If you don't know what a growler is, get ready!
Because soon, you might be able to fill up a jug of your favorite craft beer straight from the tap and take it to-go.
It's the latest trend that's making its way to Macon.
"I'm excited to have this," Jay Patel, owner of Growler Spot, said.
For Patel, the dream is two years in the making.
He hopes to open Macon's first beer growler shop.
"A lot of stores in Atlanta have growlers. We've just never had it in Macon," he said.
Patel says more than 40 different kinds of craft beer would funnel from taps into a reusable 32-oz. or 64-oz. glass jug, called a growler.
He says they'd also have a few taps open for non-alcoholic beverages like root beer and cream soda.
Beer can't be consumed inside the store, except for three pint-size sample cups.
When you're done drinking the jug, you can bring it back for sanitation and a re-fill.
Patel says the cost will depend on the size of your growler and the brand of beer, but a jug could cost anywhere from $3 to $25 and up.
Cities like Milledgeville and Warner Robins are already quenching the thirst for growlers.
But Patel is taking a chance setting up shop in Macon.
Although Patel has all of the necessary licenses to sell packaged beverages, under the current alcohol sales code, growlers are illegal in Macon, according to county attorney Judd Drake,
"We are ready to go, we already have everything in here. We are just waiting for them to get it approved," Patel said.

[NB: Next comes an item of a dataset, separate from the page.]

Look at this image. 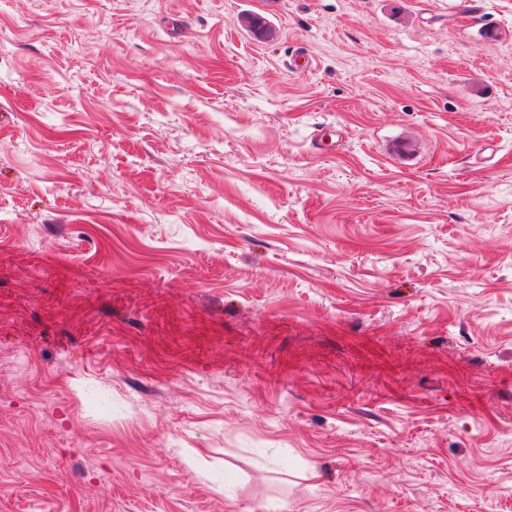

A Macon-Bibb committee unanimously approved a change to the ordinance last week.
Rabbi Larry Schlesinger, who chairs the Economic and Community Development committee, says changing the ordinance to allow growler sales is good for the economy and a way for Macon to keep up with a growing trend.
"We've got to move forward with the times," Schlesinger said. "If growlers are coming to Macon, Georgia, that's a good thing."
But the decision isn't final just yet.
Macon-Bibb's Commission is expected to vote on the ordinance change on May 6.
"That's the bottom line," Patel said. "If they say I can't, then I can't."
All he can do is wait and hope his hard work mixed with the Commission's choice will brew a new way to get beer in Macon.